## [Information supplied]

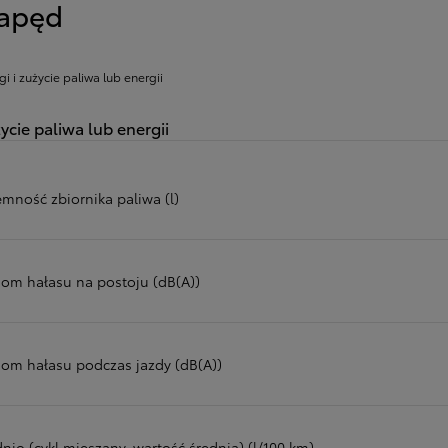
apęd
gi i zużycie paliwa lub energii
ycie paliwa lub energii
emność zbiornika paliwa (l)
iom hałasu na postoju (dB(A))
iom hałasu podczas jazdy (dB(A))
nio (cykl mieszany, wartość średnia) (l/100 km)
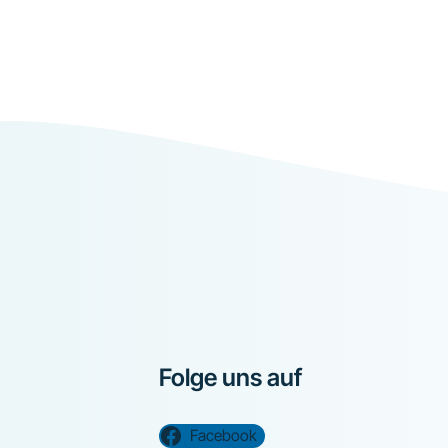
Folge uns auf
Facebook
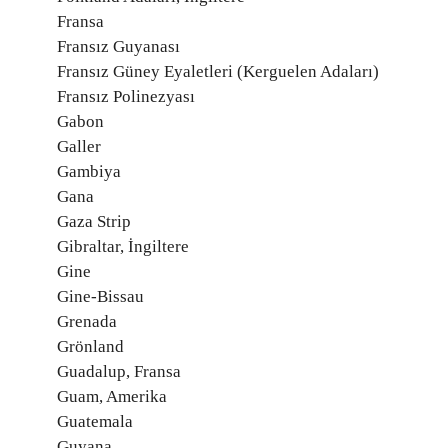
Fransa
Fransız Guyanası
Fransız Güney Eyaletleri (Kerguelen Adaları)
Fransız Polinezyası
Gabon
Galler
Gambiya
Gana
Gaza Strip
Gibraltar, İngiltere
Gine
Gine-Bissau
Grenada
Grönland
Guadalup, Fransa
Guam, Amerika
Guatemala
Guyana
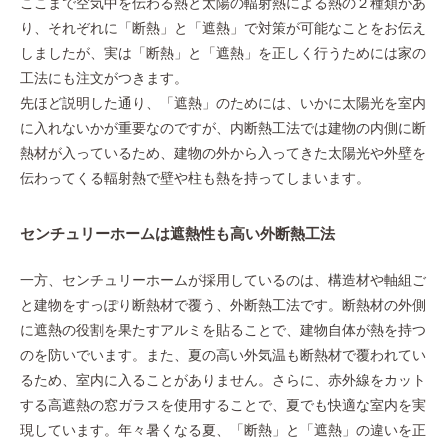
ここまで空気中を伝わる熱と太陽の輻射熱による熱の２種類があ
り、それぞれに「断熱」と「遮熱」で対策が可能なことをお伝え
しましたが、実は「断熱」と「遮熱」を正しく行うためには家の
工法にも注文がつきます。
先ほど説明した通り、「遮熱」のためには、いかに太陽光を室内
に入れないかが重要なのですが、内断熱工法では建物の内側に断
熱材が入っているため、建物の外から入ってきた太陽光や外壁を
伝わってくる輻射熱で壁や柱も熱を持ってしまいます。
センチュリーホームは遮熱性も高い外断熱工法
一方、センチュリーホームが採用しているのは、構造材や軸組ご
と建物をすっぽり断熱材で覆う、外断熱工法です。断熱材の外側
に遮熱の役割を果たすアルミを貼ることで、建物自体が熱を持つ
のを防いでいます。また、夏の高い外気温も断熱材で覆われてい
るため、室内に入ることがありません。さらに、赤外線をカット
する高遮熱の窓ガラスを使用することで、夏でも快適な室内を実
現しています。年々暑くなる夏、「断熱」と「遮熱」の違いを正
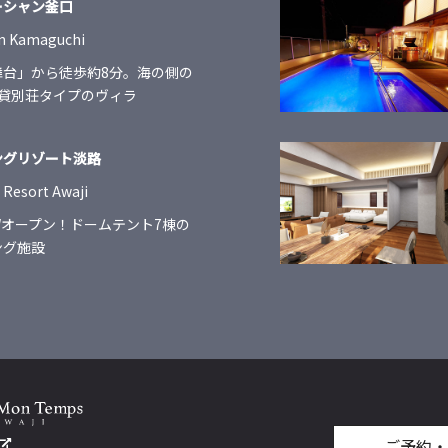
ーシャン釜口
an Kamaguchi
舞台」から徒歩約8分。海の側の
・貸別荘タイプのヴィラ
ングリゾート淡路
Resort Awaji
GWオープン！ドームテント7棟の
ング施設
ご予約・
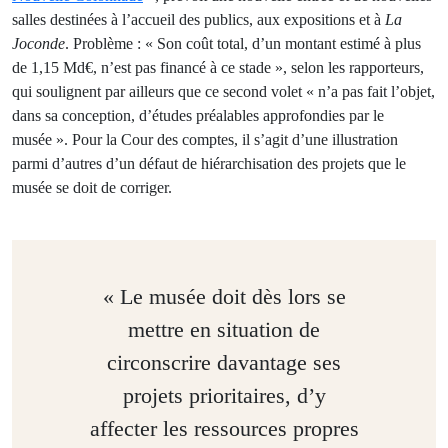
salles destinées à l’accueil des publics, aux expositions et à
La
Joconde
. Problème : « Son coût total, d’un montant estimé à plus
de 1,15 Md€, n’est pas financé à ce stade », selon les rapporteurs,
qui soulignent par ailleurs que ce second volet « n’a pas fait l’objet,
dans sa conception, d’études préalables approfondies par le
musée ». Pour la Cour des comptes, il s’agit d’une illustration
parmi d’autres d’un défaut de hiérarchisation des projets que le
musée se doit de corriger.
« Le musée doit dès lors se
mettre en situation de
circonscrire davantage ses
projets prioritaires, d’y
affecter les ressources propres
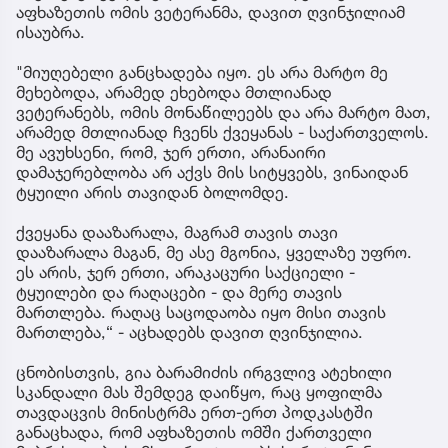
აფხაზეთის ომის ვეტერანმა, დავით ღვინჯილიამ
ისაუბრა.
"მიუღებელი განცხადება იყო. ეს არა მარტო მე
მეხებოდა, არამედ ეხებოდა მთლიანად
ვეტერანებს, ომის მონაწილეებს და არა მარტო მათ,
არამედ მთლიანად ჩვენს ქვეყანას - საქართველოს.
მე ავუხსენი, რომ, ჯერ ერთი, არანაირი
დამაჯერებლობა არ აქვს მის სიტყვებს, ვინაიდან
ტყუილი არის თავიდან ბოლომდე.
ქვეყანა დააზარალა, მაგრამ თავის თავი
დააზარალა მაგან, მე ასე მგონია, ყველაზე უფრო.
ეს არის, ჯერ ერთი, არაკაცური საქციელი -
ტყუილები და რაღაცები - და მერე თავის
მართლება. რაღაც საცოდაობა იყო მისი თავის
მართლება,“ - აცხადებს დავით ღვინჯილია.
ცნობისთვის, გია ბარამიძის ირგვლივ ატეხილი
სკანდალი მას შემდეგ დაიწყო, რაც ყოფილმა
თავდაცვის მინისტრმა ერთ-ერთ პოდკასტში
განაცხადა, რომ აფხაზეთის ომში ქართველი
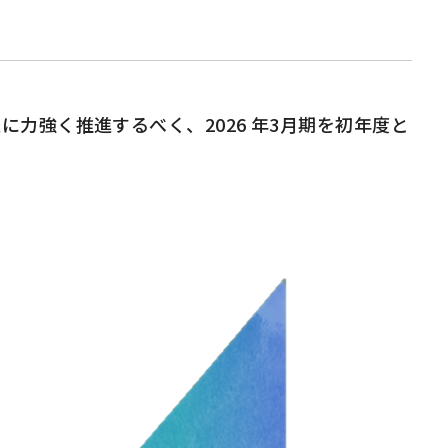
更に力強く推進するべく、2026 年3月期を初年度と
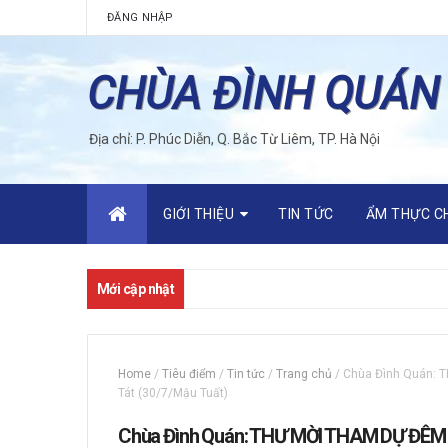
ĐĂNG NHẬP
CHÙA ĐÌNH QUÁN
Địa chỉ: P. Phúc Diễn, Q. Bắc Từ Liêm, TP. Hà Nội
GIỚI THIỆU
TIN TỨC
ẨM THỰC C
Mới cập nhật
Home
/
Tiêu điểm
/
Tin tức
/
Trang chủ
/
Chùa Đình Quán: 
Tát (30/7/Mậu Tuất)
Chùa Đình Quán: THƯ MỜI THAM DỰ ĐÊM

## [Task]
Where a picture appears in the material above, skip it, and print the rest exactly.

## [Reply]
apęd
gi i zużycie paliwa lub energii
ycie paliwa lub energii
emność zbiornika paliwa (l)
iom hałasu na postoju (dB(A))
iom hałasu podczas jazdy (dB(A))
nio (cykl mieszany, wartość średnia) (l/100 km)
Folge uns auf
Facebook
Fransa
Fransız Guyanası
Fransız Güney Eyaletleri (Kerguelen Adaları)
Fransız Polinezyası
Gabon
Galler
Gambiya
Gana
Gaza Strip
Gibraltar, İngiltere
Gine
Gine-Bissau
Grenada
Grönland
Guadalup, Fransa
Guam, Amerika
Guatemala
Guyana
ここまで空気中を伝わる熱と太陽の輻射熱による熱の２種類があ
り、それぞれに「断熱」と「遮熱」で対策が可能なことをお伝え
しましたが、実は「断熱」と「遮熱」を正しく行うためには家の
工法にも注文がつきます。
先ほど説明した通り、「遮熱」のためには、いかに太陽光を室内
に入れないかが重要なのですが、内断熱工法では建物の内側に断
熱材が入っているため、建物の外から入ってきた太陽光や外壁を
伝わってくる輻射熱で壁や柱も熱を持ってしまいます。
センチュリーホームは遮熱性も高い外断熱工法
一方、センチュリーホームが採用しているのは、構造材や軸組ご
と建物をすっぽり断熱材で覆う、外断熱工法です。断熱材の外側
に遮熱の役割を果たすアルミを貼ることで、建物自体が熱を持つ
のを防いでいます。また、夏の高い外気温も断熱材で覆われてい
るため、室内に入ることがありません。さらに、赤外線をカット
する高遮熱の窓ガラスを使用することで、夏でも快適な室内を実
現しています。年々暑くなる夏、「断熱」と「遮熱」の違いを正
ーシャン釜口
an Kamaguchi
舞台」から徒歩約8分。海の側の
・貸別荘タイプのヴィラ
ングリゾート淡路
Resort Awaji
GWオープン！ドームテント7棟の
ング施設
ご予約・
salles destinées à l’accueil des publics, aux expositions et à
La
Joconde
. Problème : « Son coût total, d’un montant estimé à plus
de 1,15 Md€, n’est pas financé à ce stade », selon les rapporteurs,
qui soulignent par ailleurs que ce second volet « n’a pas fait l’objet,
dans sa conception, d’études préalables approfondies par le
musée ». Pour la Cour des comptes, il s’agit d’une illustration
parmi d’autres d’un défaut de hiérarchisation des projets que le
musée se doit de corriger.
« Le musée doit dès lors se
mettre en situation de
circonscrire davantage ses
projets prioritaires, d’y
affecter les ressources propres
აფხაზეთის ომის ვეტერანმა, დავით ღვინჯილიამ
ისაუბრა.
"მიუღებელი განცხადება იყო. ეს არა მარტო მე
მეხებოდა, არამედ ეხებოდა მთლიანად
ვეტერანებს, ომის მონაწილეებს და არა მარტო მათ,
არამედ მთლიანად ჩვენს ქვეყანას - საქართველოს.
მე ავუხსენი, რომ, ჯერ ერთი, არანაირი
დამაჯერებლობა არ აქვს მის სიტყვებს, ვინაიდან
ტყუილი არის თავიდან ბოლომდე.
ქვეყანა დააზარალა, მაგრამ თავის თავი
დააზარალა მაგან, მე ასე მგონია, ყველაზე უფრო.
ეს არის, ჯერ ერთი, არაკაცური საქციელი -
ტყუილები და რაღაცები - და მერე თავის
მართლება. რაღაც საცოდაობა იყო მისი თავის
მართლება,“ - აცხადებს დავით ღვინჯილია.
ცნობისთვის, გია ბარამიძის ირგვლივ ატეხილი
სკანდალი მას შემდეგ დაიწყო, რაც ყოფილმა
თავდაცვის მინისტრმა ერთ-ერთ პოდკასტში
განაცხადა, რომ აფხაზეთის ომში ქართველი
更に力強く推進するべく、2026 年3月期を初年度と
ĐĂNG NHẬP
CHÙA ĐÌNH QUÁN
Địa chỉ: P. Phúc Diễn, Q. Bắc Từ Liêm, TP. Hà Nội
GIỚI THIỆU
TIN TỨC
ẨM THỰC C
Mới cập nhật
Home
/
Tiêu điểm
/
Tin tức
/
Trang chủ
/
Chùa Đình Quán: 
Tát (30/7/Mậu Tuất)
Chùa Đình Quán: THƯ MỜI THAM DỰ ĐÊM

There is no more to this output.